CCA News

Hamlet on Alcatraz Island

Posted on Tuesday, September 28, 2010, by Jason Engelund


This fall the performance group We Players will present Shakespeare's Hamlet on Alcatraz Island, and recent graduate Anna Whitehead (MFA Social Practice 2010) has been heavily involved in the project. She was awarded a Center Student Grant to work with at-risk youth, people incarcerated, and people on probation to create large-scale puppets and masks that will be used in the play. Hamlet opens Saturday, October 2, and continues through November 21. Audiences will get to see parts of Alcatraz Island that are not regularly open to visitors.

Anna says: "I got connected with We Players through Rhodessa Jones, a performance artist, activist, and founder and artistic director of the Medea Project: Theater for Incarcerated Women.

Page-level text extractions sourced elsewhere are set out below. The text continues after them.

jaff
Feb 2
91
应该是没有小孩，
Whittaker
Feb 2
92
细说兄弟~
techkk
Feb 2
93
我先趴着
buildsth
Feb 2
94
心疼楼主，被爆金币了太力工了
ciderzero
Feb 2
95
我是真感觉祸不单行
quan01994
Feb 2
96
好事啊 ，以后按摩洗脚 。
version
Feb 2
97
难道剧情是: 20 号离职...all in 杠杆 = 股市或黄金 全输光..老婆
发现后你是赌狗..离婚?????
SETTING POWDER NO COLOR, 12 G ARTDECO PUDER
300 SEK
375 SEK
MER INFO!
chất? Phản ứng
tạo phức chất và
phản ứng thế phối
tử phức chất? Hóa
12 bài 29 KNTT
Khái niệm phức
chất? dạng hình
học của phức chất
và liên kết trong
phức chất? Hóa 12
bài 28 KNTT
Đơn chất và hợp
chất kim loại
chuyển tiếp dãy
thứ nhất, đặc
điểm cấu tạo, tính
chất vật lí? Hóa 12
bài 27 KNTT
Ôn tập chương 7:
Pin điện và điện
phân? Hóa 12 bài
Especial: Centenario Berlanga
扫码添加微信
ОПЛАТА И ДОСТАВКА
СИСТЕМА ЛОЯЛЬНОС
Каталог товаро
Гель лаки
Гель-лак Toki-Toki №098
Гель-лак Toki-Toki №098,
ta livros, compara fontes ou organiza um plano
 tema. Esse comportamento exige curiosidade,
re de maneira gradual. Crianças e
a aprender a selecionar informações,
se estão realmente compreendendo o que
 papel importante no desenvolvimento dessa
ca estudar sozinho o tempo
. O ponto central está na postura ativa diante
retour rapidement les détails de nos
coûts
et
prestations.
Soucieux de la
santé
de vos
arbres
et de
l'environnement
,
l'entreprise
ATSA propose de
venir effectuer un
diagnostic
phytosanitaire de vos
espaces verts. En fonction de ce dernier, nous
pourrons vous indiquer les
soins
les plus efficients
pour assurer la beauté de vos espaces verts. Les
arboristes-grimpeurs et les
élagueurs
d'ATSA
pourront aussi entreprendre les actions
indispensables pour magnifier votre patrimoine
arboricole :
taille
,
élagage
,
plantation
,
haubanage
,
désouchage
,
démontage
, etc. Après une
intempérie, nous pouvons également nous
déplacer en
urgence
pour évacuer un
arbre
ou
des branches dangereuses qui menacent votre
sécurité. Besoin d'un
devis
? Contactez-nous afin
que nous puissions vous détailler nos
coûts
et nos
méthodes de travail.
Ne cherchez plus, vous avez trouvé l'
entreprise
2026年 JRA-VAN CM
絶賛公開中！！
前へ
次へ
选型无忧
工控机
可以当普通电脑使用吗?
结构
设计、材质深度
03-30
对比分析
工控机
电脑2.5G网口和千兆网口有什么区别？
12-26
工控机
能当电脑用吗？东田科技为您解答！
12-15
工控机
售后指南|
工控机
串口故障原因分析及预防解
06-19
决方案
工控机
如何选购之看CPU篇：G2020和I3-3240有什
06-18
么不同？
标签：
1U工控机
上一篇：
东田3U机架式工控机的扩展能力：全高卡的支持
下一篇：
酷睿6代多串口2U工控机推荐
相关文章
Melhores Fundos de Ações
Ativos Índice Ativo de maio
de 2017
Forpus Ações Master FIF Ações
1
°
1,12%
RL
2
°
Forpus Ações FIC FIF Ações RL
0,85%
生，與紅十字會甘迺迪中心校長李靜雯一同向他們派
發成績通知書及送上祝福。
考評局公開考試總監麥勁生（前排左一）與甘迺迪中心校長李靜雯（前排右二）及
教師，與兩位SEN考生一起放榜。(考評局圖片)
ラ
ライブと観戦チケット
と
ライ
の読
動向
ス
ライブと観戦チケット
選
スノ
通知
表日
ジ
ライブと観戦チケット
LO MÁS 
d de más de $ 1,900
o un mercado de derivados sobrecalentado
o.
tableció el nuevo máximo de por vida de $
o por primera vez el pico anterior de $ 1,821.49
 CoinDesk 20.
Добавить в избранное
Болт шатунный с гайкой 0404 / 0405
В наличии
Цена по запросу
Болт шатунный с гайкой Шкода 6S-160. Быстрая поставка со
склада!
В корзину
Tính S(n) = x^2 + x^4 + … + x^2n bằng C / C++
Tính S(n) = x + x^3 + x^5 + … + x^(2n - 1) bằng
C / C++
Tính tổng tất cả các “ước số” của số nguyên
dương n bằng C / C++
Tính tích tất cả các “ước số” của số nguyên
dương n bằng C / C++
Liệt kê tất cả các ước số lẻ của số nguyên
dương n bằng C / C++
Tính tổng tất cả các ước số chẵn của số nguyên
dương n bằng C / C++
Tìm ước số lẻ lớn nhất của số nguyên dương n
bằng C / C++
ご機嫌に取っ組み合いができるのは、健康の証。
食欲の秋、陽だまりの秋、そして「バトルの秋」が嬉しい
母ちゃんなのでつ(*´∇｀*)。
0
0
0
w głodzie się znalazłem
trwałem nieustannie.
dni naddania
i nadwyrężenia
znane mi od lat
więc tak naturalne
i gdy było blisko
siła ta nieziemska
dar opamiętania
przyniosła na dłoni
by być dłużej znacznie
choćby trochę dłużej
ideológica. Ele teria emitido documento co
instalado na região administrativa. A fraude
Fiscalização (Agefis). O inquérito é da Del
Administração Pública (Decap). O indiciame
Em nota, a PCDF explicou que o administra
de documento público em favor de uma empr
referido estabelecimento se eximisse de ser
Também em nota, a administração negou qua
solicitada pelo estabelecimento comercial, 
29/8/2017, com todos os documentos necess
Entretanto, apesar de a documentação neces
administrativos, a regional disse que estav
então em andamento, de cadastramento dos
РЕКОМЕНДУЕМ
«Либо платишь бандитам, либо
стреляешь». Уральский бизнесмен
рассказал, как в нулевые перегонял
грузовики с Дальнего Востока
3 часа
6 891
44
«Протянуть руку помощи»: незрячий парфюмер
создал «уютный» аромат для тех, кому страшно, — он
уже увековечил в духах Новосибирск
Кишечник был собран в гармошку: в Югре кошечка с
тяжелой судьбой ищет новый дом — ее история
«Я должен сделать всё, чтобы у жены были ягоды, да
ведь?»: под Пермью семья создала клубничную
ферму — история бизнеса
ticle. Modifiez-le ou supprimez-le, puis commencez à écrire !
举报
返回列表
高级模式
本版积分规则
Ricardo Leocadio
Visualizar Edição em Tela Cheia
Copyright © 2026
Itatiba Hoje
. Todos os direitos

Rhodessa and I had long been in touch about ways I could get involved with the Medea Project, and she knew Ava Roy, director of We Players. Rhodessa thought Ava and I would make a good partnership—which was spot-on, and ironic considering we live literally three blocks from each other but had never met!"

We Players was invited by the National Park Service to create performance art on Alcatraz focusing on themes of isolation, incarceration, justice, and redemption as well as the island's diverse and deep histories. We Players specializes in bringing communities together by creating site-specific performances, transforming public spaces into sites for participatory theater.

Anna trained in puppet theater in Philadelphia (before she came to CCA for her MFA) at Spiral Q Puppet Theater. "Spiral Q is fairly unique in the country as a theater working from a community-arts and activist model. They were founded by Maddy Hart, who learned puppeteering at the historic Bread and Puppet in Vermont and was interested in bringing that artistic sensibility to the AIDS activism he was doing in Philly with ACT UP. At Spiral Q, I did artwork with activists working against AIDS and gentrification as well as ex-incarcerees, public school youth (who, by nature of Philly public schools and urban policy, are usually "at-risk"), and adults in drug recovery. We primarily did puppet pageants and parades together, but I also occasionally taught music, movement, and performance workshops.

"At CCA, I did a lot of puppet and performance work, and that became my primary medium. I did some giant puppetry with folks at New Chicago Barbershop in the Fillmore in SF, and I performed with puppets based on community stories in Sweden as part of a CCA residency at galleri bob there. I wasn't working with folks in corrections while at CCA, but getting a lot of experience doing one-on-one puppet-based community projects."
 
As her primary inspirations among CCA's faculty, Anna credits John Jota Leanos, Violeta Luna, and Ted Purves. "They are all dedicated to using performance and art for social movement. They aren't necessarily working directly with the same communities I do, but they are using activism to inform their art practice, and in turn using art as a community-based media form."